EXERCISE —
Where the string "source" shows up in a line of the records, copy that line.

*-*-*

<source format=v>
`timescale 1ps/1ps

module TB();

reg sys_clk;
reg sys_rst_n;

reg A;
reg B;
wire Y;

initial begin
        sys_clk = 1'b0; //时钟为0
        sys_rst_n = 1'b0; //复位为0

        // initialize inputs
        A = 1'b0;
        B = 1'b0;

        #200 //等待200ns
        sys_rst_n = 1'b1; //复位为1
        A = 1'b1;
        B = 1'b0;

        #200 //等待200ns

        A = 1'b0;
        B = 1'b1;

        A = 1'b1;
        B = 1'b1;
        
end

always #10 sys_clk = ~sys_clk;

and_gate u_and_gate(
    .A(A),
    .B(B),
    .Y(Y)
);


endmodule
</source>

*-*-*

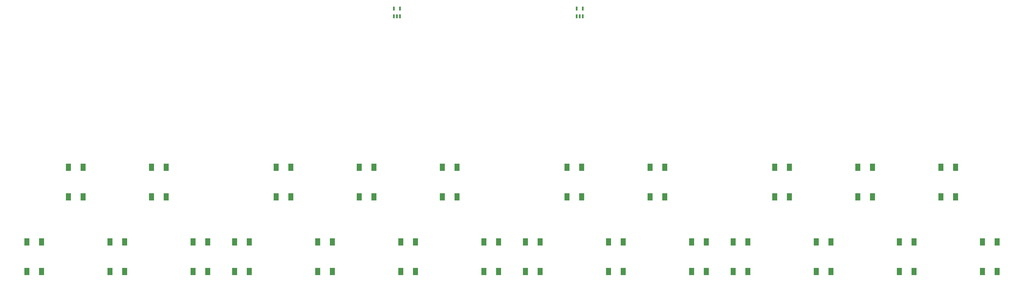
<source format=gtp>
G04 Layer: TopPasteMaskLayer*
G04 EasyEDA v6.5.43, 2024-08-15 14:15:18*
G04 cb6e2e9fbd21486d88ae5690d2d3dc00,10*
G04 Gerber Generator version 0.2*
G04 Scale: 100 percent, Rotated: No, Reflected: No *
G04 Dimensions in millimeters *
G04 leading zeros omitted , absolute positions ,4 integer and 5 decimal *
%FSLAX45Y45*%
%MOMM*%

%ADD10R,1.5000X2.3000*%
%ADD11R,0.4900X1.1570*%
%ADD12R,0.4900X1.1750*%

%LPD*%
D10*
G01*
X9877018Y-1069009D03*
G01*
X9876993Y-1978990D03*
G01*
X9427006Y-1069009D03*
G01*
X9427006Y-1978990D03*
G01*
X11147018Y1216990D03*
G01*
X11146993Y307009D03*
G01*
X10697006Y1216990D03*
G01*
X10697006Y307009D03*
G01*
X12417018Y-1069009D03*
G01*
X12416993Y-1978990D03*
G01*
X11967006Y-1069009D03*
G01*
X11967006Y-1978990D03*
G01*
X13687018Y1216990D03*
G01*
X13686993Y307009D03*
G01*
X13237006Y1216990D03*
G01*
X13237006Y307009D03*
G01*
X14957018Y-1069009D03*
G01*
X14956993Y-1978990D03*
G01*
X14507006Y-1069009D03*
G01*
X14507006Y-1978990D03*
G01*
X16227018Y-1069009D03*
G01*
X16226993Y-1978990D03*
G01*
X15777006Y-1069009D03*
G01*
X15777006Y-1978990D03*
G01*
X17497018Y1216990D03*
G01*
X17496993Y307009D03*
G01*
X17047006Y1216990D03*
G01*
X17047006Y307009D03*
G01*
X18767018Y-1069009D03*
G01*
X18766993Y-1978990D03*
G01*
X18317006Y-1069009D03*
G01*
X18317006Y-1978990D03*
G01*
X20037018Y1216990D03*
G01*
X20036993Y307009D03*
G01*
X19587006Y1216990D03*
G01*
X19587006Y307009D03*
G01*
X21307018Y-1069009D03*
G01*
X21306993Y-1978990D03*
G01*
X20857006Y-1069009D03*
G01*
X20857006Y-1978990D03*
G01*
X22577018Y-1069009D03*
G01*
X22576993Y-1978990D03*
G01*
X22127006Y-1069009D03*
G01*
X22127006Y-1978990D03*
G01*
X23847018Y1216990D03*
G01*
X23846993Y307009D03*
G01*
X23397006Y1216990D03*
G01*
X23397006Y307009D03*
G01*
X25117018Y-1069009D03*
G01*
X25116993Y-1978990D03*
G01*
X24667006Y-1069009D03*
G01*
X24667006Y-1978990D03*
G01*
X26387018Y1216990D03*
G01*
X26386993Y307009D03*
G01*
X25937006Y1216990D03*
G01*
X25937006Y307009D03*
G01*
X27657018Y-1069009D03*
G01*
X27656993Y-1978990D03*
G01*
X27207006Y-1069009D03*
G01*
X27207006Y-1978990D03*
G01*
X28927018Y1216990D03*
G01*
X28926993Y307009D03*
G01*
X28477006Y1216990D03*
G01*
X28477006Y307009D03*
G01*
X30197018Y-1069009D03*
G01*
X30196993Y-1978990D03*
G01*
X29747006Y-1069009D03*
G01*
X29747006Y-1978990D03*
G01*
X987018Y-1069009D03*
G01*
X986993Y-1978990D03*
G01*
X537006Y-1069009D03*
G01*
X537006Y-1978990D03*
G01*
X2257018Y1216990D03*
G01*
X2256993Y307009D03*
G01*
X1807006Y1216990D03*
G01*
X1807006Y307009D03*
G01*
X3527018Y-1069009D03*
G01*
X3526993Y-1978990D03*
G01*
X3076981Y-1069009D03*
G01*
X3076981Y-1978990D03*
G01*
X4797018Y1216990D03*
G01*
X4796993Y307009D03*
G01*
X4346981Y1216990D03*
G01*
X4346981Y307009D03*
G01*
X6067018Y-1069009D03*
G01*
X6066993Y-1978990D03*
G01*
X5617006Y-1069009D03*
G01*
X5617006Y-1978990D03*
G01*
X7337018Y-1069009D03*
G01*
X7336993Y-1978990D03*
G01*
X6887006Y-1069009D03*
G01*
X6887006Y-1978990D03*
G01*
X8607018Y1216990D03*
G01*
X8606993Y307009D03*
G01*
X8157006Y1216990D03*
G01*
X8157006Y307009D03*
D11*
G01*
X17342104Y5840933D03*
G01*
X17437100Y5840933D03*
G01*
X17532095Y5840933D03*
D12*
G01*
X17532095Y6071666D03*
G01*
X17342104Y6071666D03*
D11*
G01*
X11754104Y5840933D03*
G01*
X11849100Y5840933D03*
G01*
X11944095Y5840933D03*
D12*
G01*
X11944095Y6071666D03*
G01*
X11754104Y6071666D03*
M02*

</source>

*-*-*

RESPONSE TO THE TASK —
<source format=v>
</source>
<source format=gtp>
</source>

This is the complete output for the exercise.